Prosper Jolyot de Crébillon

Atrée et Thyeste

France   1707

Genre de texte
vers, théâtre, tragédie

Contexte
Le rêve est raconté à la scène II de l’acte II de cette pièce en cinq actes.

Il y a vingt ans, Thyeste a enlevé Aerope, la femme de son frère Atrée, pour en faire sa maîtresse. Un an plus tard, Atrée retrouve sa femme, l’empoisonne et élève Plisthène, fils de Thyeste et Aerope, comme son propre fils. Maintenant roi de l’île d’Eubée, Atrée a pour projet d’assouvir sa vengeance contre son frère en poussant Plisthène à le tuer. Thyeste raconte ce rêve à sa fille Théodamie alors qu’il se trouve, en raison d’un naufrage, sur l’île d’Eubée. Son songe annonce les événements à suivre : Atrée assassinera Plisthène et offrira à son frère une coupe remplie de son sang ; Thyeste refusera de la boire et se suicidera.

Notes
Atrée est le père d’Agamemnon. Après une lutte sauvage avec son frère Thyeste pour le trône de Mycènes, il finit par l’emporter. Il invite alors son frère à un festin où il lui sert à manger ses deux fils.

Texte original

Texte témoin
Å’uvres, Paris, Didot, 1818, t.
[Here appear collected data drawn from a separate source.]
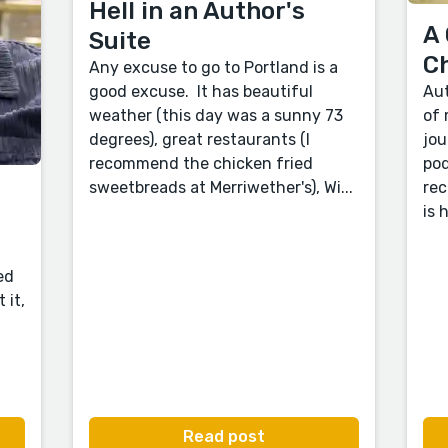
Hell in an Author's
A 
Suite
C
Any excuse to go to Portland is a
good excuse. It has beautiful
Aut
weather (this day was a sunny 73
of 
degrees), great restaurants (I
jou
recommend the chicken fried
pod
sweetbreads at Merriwether's), Wi...
rec
is 
ed
 it,
Read post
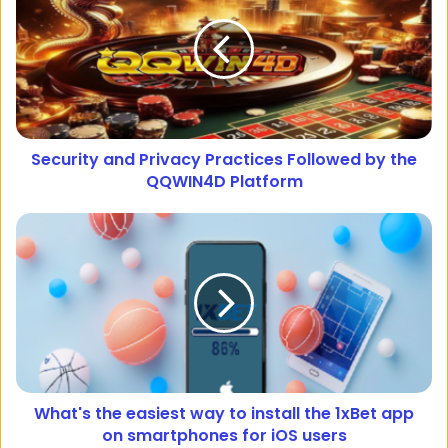
Security and Privacy Practices Followed by the
QQWIN4D Platform
What's the easiest way to install the 1xBet app
on smartphones for iOS users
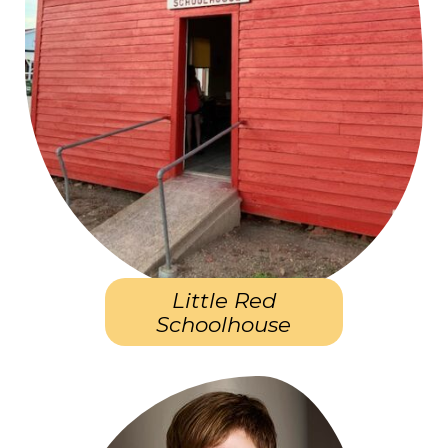
Little Red
Schoolhouse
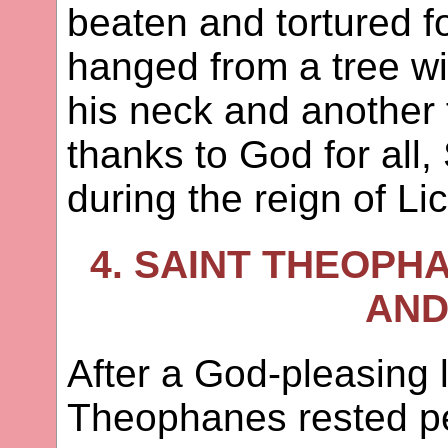
beaten and tortured fo
hanged from a tree w
his neck and another 
thanks to God for all,
during the reign of Li
4. SAINT THEOPH
AND
After a God-pleasing l
Theophanes rested pe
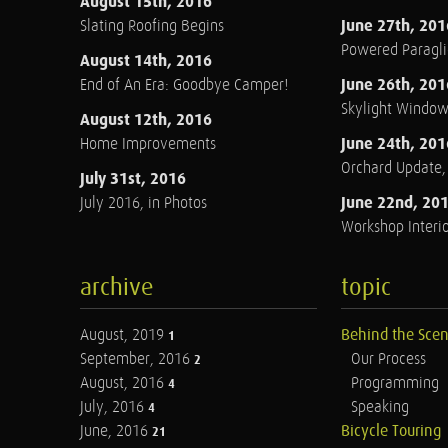
August 15th, 2016
June 27th, 201
Slating Roofing Begins
Powered Paraglid
August 14th, 2016
June 26th, 201
End of An Era: Goodbye Camper!
Skylight Windo
August 12th, 2016
June 24th, 201
Home Improvements
Orchard Update
July 31st, 2016
June 22nd, 20
July 2016, in Photos
Workshop Interio
archive
topic
August, 2019
Behind the Sce
1
September, 2016
Our Process
2
August, 2016
Programming
4
July, 2016
Speaking
4
June, 2016
Bicycle Touring
21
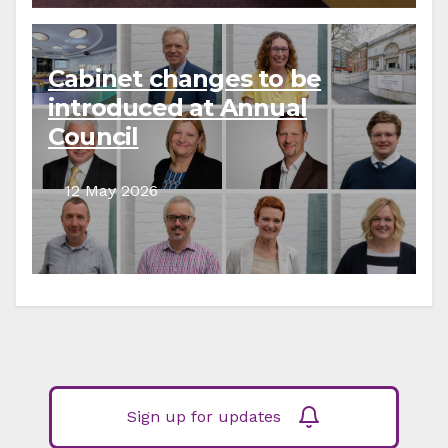
Cabinet changes to be
introduced at Annual
Council
12 May 2026
Sign up for updates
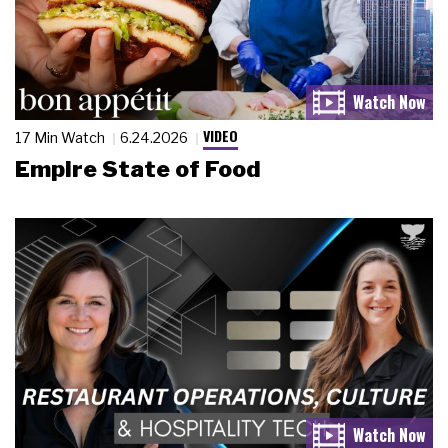
VIDEO
17 Min Watch
6.24.2026
Empire State of Food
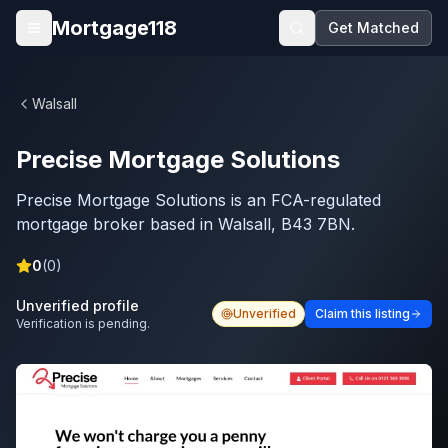
Skip to main content
Mortgage118
Get Matched
Open menu
Walsall
Precise Mortgage Solutions
Precise Mortgage Solutions is an FCA-regulated
mortgage broker based in Walsall, B43 7BN.
0
(
0
)
Unverified profile
Unverified
Claim this listing
Verification is pending.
I, p. 109-110.




Le rêve de Thyeste

Le spectre de la plaintive Aerope

THYESTE
En dussé-je périr, songez que je le veux.
Sauvez-moi, par pitié, de ces bords dangereux,
Du soleil à regret j’y revois la lumière ;
Malgré moi, le sommeil y ferme ma paupière.
De mes ennuis secrets rien n’arrête le cours :
Tout à de tristes nuits joint de plus tristes jours.
Une voix, dont en vain je cherche à me défendre,
Jusqu’au fond de mon coeur semble se faire entendre :
J’en suis épouvanté. Les songes de la nuit
Ne se dissipent point par le jour qui les suit :
Malgré ma fermeté, d’infortunés présages
Asservissent mon âme à ces vaines images.
Cette nuit même encor, j’ai senti dans mon coeur
Tout ce que peut un songe inspirer de terreur.
Près de ces noirs détours que la rive infernale
Forme à replis divers dans cette île fatale,
J’ai cru longtemps errer parmi des cris affreux,
Que des mânes plaintifs poussaient jusques aux cieux.
Parmi ces tristes voix, sur ce rivage sombre,
J’ai cru d’Aerope en pleurs entendre gémir l’ombre ;
Bien plus, j’ai cru la voir s’avancer jusqu’à moi,
Mais dans un appareil qui me glaçait d’effroi :
«Quoi ! Tu peux t’arrêter dans ce séjour funeste !
Suis-moi, m’a-t-elle dit, infortuné Thyeste.»
Le spectre, à la lueur d’un triste et noir flambeau,
À ces mots, m’a traîné jusque sur son tombeau.
J’ai frémi d’y trouver le redoutable Atrée,
Le geste menaçant, et la vue égarée,
Plus terrible pour moi, dans ces cruels moments,
Que le tombeau, le spectre, et ses gémissements.
J’ai cru voir le barbare entouré de furies,
Un glaive encor fumant armait ses mains impies ;
Et, sans être attendri de ses cris douloureux,
Il semblait dans son sang plonger un malheureux.
Aerope, à cet aspect, plaintive et désolée,
De ses lambeaux sanglants à mes yeux s’est voilée.
Alors j’ai fait, pour fuir, des efforts impuissants ;
L’horreur a suspendu l’usage de mes sens.
À mille affreux objets l’âme entière livrée,
Ma frayeur m’a jeté sans force aux pieds d’Atrée.
Le cruel, d’une main, semblait m’ouvrir le flanc,
Et de l’autre, à longs traits, m’abreuver de mon sang.
Le flambeau s’est éteint ; l’ombre a percé la terre ;
Et le songe a fini par un coup de tonnerre.

THÉODAMIE
D’un songe si cruel quelle que soit l’horreur,
Ce fantôme peut-il troubler votre grand coeur ?
C’est une illusion...

THYESTE
J’en croirais moins un songe,
Sans les ennuis secrets où ma douleur me plonge.
J’en crains plus du tyran qui règne dans ces lieux
Que d’un songe si triste, et peut-être des dieux :
Je ne connais que trop la fureur qui l’entraîne.